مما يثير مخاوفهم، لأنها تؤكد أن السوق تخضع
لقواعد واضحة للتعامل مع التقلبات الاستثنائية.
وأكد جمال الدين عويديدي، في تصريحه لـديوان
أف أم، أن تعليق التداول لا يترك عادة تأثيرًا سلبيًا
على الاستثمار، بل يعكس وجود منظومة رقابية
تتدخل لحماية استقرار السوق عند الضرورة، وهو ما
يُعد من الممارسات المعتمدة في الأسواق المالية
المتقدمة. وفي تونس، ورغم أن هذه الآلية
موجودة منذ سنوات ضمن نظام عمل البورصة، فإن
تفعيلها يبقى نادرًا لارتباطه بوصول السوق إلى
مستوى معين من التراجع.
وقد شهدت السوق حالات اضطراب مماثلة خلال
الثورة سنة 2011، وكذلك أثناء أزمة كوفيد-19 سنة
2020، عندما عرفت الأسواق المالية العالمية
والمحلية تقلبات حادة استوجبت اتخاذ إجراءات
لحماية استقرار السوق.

= = = =

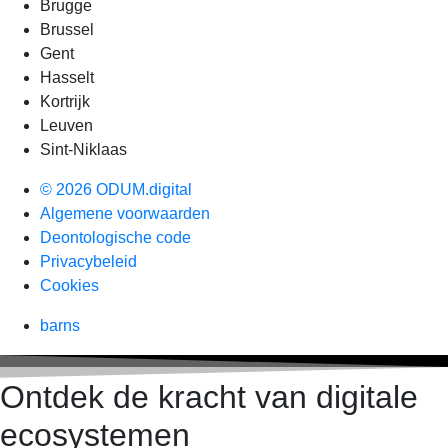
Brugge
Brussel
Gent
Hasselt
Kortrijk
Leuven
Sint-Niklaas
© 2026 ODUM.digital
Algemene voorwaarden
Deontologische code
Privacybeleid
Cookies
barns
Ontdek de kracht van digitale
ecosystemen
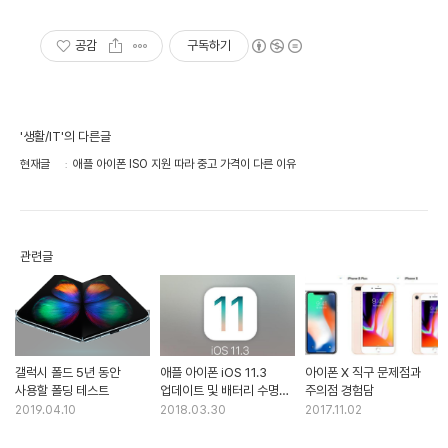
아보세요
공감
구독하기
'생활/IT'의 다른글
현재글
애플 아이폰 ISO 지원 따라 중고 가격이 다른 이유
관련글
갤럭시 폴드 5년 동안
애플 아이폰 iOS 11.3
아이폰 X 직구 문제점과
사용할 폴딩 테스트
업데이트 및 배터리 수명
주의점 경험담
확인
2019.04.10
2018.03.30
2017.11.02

= = = =

Description of the task
Can you put the lines from the line with "مما يثير مخاوفهم، لأنها تؤكد أن السوق تخضع" to the line with "لحماية استقرار السوق." into a numbered list, leaving out any blank lines?

Your response
1. مما يثير مخاوفهم، لأنها تؤكد أن السوق تخضع
2. لقواعد واضحة للتعامل مع التقلبات الاستثنائية.
3. وأكد جمال الدين عويديدي، في تصريحه لـديوان
4. أف أم، أن تعليق التداول لا يترك عادة تأثيرًا سلبيًا
5. على الاستثمار، بل يعكس وجود منظومة رقابية
6. تتدخل لحماية استقرار السوق عند الضرورة، وهو ما
7. يُعد من الممارسات المعتمدة في الأسواق المالية
8. المتقدمة. وفي تونس، ورغم أن هذه الآلية
9. موجودة منذ سنوات ضمن نظام عمل البورصة، فإن
10. تفعيلها يبقى نادرًا لارتباطه بوصول السوق إلى
11. مستوى معين من التراجع.
12. وقد شهدت السوق حالات اضطراب مماثلة خلال
13. الثورة سنة 2011، وكذلك أثناء أزمة كوفيد-19 سنة
14. 2020، عندما عرفت الأسواق المالية العالمية
15. والمحلية تقلبات حادة استوجبت اتخاذ إجراءات
16. لحماية استقرار السوق.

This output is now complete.